Prepare an enclosed area for your new dog and make sure it is an airy place with sufficient light and safely enclosed so that your dog cannot slip out or jump out of the area. Ensure you provide food, water, a comfortable crate for him to sleep in and suitable toys. Lay out lots of newspaper to toilet train your dog. This is the first area your dog should be put in once you bring him home.
If you let your dog run around freely the minute he reaches home, he may get too excited or overwhelmed. Also, if your dog goes to the toilet in your house, you will be inclined to immediately place him into his confinement area and he will take it as a punishment. Your dog's confinement area should be somewhere he feels happy and comfortable in, not a punishment tactic.
Once you feel your dog is accustomed to the new scents and sounds of your house, let him out under your supervision around the rest of the home. Let him explore gradually. It is not uncommon for your new puppy or dog to have "accidents" around the house, if he has not been toilet trained before.
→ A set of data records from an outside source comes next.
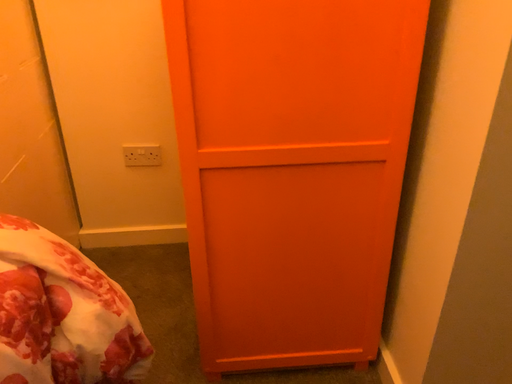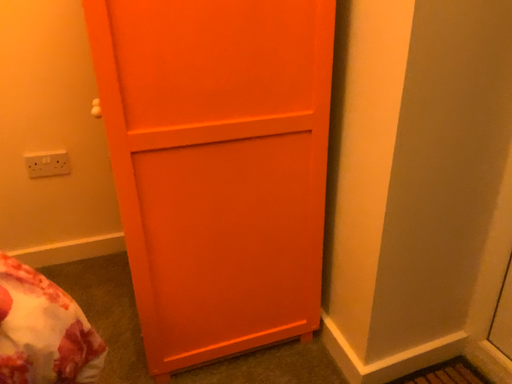
Question: Which way did the camera rotate in the video?

Choices:
 (A) rotated left
 (B) rotated right

Answer: (B)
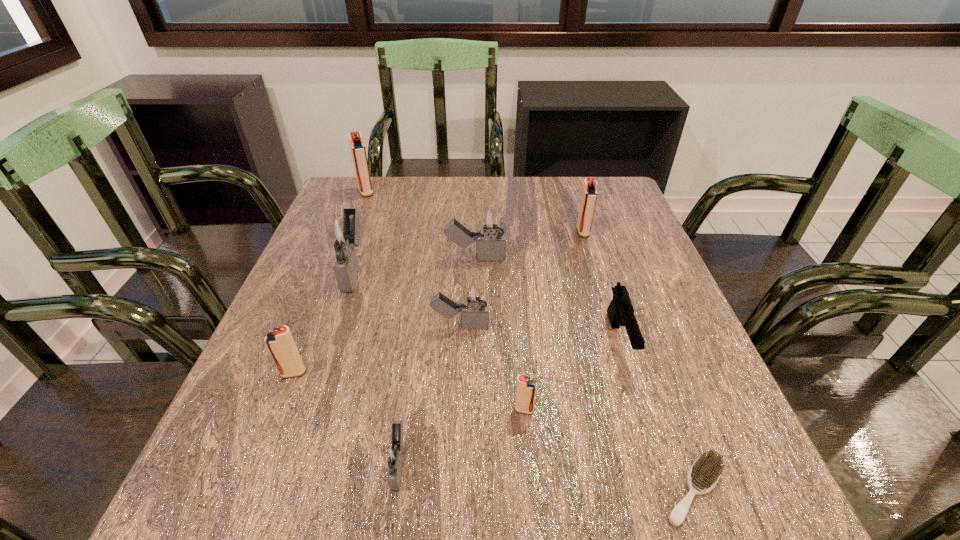
Identify the location of vacant space located 0.330m on the back of the second nearest gray igniter. The width and height of the screenshot is (960, 540). (465, 226).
Be patient and praise him when he uses the newspaper correctly. Also take him out for regular walks and never leave him unsupervised when he is outside his confinement area.
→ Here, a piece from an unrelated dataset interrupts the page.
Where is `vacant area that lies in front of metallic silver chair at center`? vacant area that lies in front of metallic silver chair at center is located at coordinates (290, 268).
Dogs love chewing grass and plants but many household or ornamental plants can be harmful to dogs. If you have many potted plants inside your home, you may want to consider changing their placement before bringing your dog home. One option would be to use hanging baskets for your potted plants so that your dog would not be able to get to it. If you have a garden with a plot of plants you do not want your dog to get to, you should consider putting up a dog proof fence around the plot. This way your dog can play in the garden safely and your plants will not be ruined as well.
Common house/garden plants and flowers that are harmful to dogs:
- Dumb cane
- Elephants ear
- Snake plant
- Tomato Plant
- Aloe Vera
- Morning Glory
Household chemicals and medication
Keep all household chemicals like bleach, detergent, insecticides, plant food, and fertilizers away from the reach of your dog. Do the same with any medication (cold medicines, anti-cancer drugs, anti-depressants, vitamins, and diet pills), creams or ointments in the house. Even though these products may be sealed tightly in their containers, most dogs have sharp teeth that can easily puncture through plastic. Ingesting these chemicals can cause your dog to get seriously sick and may even cause death. Place these items on a high shelf or in a locked cupboard. Dogs have also been known to eat rat poison carelessly placed around by their owners and this causes serious health complications as well.
Toys and fragile items
Toys with small parts like plastic eyes can cause a choking hazard for dogs. A playful dog can easily shred a soft toy and if the toy contains a squeaking device, it could be swallowed accidentally. Be careful of balls as well. If the ball is too small for your dog, he could swallow it and this will cause choking or an internal obstruction. In fact, most toy related accidents are due to owners not picking the correct sized toy for their pet. Choose toys carefully, just like you would do for a child.
Food and food disposal
Chocolate, raisins, nuts, onions, garlic, mushrooms, raw eggs and various other common foods fit for human consumption are dangerous to dogs. Poultry or fish bones are also dangerous as they can be easily shattered into sharp pieces and puncture your dog's mouth, throat or stomach. They also pose a choking hazard. Coffee and tea contain caffeine and tannin, which are toxic to dogs. Seed and pits from apples, apricots, cherries, and plums contain a chemical that can cause cyanide poisoning in dogs. Alcohol can make dogs go into a comatose state or even cause death. If you have a cat living in your house as well, make sure your dog does not eat cat food, as it is too high in protein and fats.
Make sure leftover food is cleared quickly and placed into securely tied garbage bags. Dogs love to rummage through the garbage so place garbage bags in a trash can with a tight lid. Dogs who rummage through garbage run the risk of ingesting poisonous substances or cutting themselves on sharp objects like glass or the edges of tin.